Its very much Capcom credit, im african,african (duh!) and i didnt see anything but creepy monsters in a village. Usually im sensitive to those things race issues for.  You get cynical about some things.

Im actually proud of Capcom for making a game in Africa, it makes me glad. How often does Africa play a role in a huge game like this ? 

About the girl, i hope for your second option. Her being a native and not an american or from somewhere else.


----------



## Cayal (Jun 4, 2008)

Connavar said:


> How often does Africa play a role in a huge game like this ?



They are making a game called Afrika lol.



> About the girl, i hope for your second option. Her being a native and not an american or from somewhere else.



It is pretty much guaranteed she is a native (possibly a guide for Chris).

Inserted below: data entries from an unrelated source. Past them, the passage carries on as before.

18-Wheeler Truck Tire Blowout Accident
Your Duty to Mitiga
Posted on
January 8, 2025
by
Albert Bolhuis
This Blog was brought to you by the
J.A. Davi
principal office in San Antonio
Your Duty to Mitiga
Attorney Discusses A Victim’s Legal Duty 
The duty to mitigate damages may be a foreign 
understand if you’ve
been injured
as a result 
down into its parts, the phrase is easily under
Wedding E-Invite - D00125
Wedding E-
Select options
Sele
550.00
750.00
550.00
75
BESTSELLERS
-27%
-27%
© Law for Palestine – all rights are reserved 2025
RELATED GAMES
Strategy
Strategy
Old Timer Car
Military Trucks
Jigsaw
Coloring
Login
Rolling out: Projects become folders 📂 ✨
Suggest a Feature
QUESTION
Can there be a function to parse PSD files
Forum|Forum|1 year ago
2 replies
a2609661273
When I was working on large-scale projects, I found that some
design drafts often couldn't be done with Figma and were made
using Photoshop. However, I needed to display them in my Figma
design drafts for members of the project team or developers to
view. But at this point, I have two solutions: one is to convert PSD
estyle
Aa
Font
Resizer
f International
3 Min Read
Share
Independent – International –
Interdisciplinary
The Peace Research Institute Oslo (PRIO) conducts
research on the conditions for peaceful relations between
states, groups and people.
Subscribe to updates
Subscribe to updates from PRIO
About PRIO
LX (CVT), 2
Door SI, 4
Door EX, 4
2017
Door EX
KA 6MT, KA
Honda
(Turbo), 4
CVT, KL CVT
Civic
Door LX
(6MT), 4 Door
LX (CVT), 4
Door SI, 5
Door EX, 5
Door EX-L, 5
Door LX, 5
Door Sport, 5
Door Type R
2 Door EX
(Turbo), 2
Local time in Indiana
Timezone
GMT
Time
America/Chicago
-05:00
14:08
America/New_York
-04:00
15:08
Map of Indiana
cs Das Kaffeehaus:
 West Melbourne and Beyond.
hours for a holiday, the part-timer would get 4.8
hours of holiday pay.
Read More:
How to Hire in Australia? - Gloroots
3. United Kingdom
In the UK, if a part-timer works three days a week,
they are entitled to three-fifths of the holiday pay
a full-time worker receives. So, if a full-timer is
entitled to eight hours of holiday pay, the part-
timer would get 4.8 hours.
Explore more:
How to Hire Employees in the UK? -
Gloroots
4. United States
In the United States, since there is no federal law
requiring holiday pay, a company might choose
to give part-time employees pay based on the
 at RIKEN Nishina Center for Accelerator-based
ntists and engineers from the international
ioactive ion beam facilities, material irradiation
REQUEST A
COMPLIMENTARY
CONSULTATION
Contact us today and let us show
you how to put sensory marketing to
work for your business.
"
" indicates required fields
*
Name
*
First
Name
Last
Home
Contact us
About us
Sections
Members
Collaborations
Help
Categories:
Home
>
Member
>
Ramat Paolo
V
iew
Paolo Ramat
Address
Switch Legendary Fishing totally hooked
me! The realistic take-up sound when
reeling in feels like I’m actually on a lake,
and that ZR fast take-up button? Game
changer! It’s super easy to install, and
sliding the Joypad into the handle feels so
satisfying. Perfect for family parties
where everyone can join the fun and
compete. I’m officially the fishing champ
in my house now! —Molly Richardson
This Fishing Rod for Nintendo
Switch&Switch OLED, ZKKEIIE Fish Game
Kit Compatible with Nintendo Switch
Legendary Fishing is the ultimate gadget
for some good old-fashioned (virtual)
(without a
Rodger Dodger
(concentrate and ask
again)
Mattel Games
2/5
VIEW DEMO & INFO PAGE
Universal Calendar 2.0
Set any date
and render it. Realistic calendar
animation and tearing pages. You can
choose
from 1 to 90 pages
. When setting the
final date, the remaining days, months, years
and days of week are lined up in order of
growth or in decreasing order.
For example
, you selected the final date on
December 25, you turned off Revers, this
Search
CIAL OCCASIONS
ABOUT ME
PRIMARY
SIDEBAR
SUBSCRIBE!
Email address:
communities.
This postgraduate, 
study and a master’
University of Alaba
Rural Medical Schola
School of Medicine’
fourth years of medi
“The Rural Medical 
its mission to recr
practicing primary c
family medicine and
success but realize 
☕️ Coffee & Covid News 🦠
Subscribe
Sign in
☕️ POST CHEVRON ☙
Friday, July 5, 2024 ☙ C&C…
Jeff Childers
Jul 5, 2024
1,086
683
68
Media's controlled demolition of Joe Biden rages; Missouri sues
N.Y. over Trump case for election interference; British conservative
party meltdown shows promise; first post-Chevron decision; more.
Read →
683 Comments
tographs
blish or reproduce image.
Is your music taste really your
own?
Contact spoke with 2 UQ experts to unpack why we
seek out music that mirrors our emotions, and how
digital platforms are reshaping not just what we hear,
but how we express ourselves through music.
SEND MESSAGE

I wonder which African country this is set in.


----------



## Connavar (Jun 4, 2008)

Cayal i said a huge game 

A game like MGS,RE,GTA etc

Afrika game no matter how small time it is, it wont even come to europe.  So why should we europeans care then.


----------



## Commonmind (Jun 4, 2008)

I think Far Cry 2 also takes place in Africa, though I haven't been keeping up with it to be honest, so I could be completely mistaken. Either way, it's a beautiful continent, and I'm glad they're developing games which take place there as there is amazing design potential.


----------



## Connavar (Jun 4, 2008)

Commonmind said:


> I think Far Cry 2 also takes place in Africa, though I haven't been keeping up with it to be honest, so I could be completely mistaken. Either way, it's a beautiful continent, and I'm glad they're developing games which take place there as there is amazing design potential.


 

Im a consol gamer so i woulnd know about Far Cry or another PC game.

The potential in game design is huge.  Who doesnt wanna run around in jungles,savanah,among the wild animals. Or just having the backround of the villages,different cultures.


----------



## Cayal (Jun 4, 2008)

Far Cry (was on X-Box) but Far Cry 2 is in Africa. And it looks amazing.


----------



## Connavar (Jun 4, 2008)

Cayal said:


> Far Cry (was on X-Box) but Far Cry 2 is in Africa. And it looks amazing.



Which PC game doesnt come out in Xbox 

Microsoft are too obivious with their tactic there.


----------



## SciFiGamer22 (Oct 29, 2008)

These games are always really cool!


----------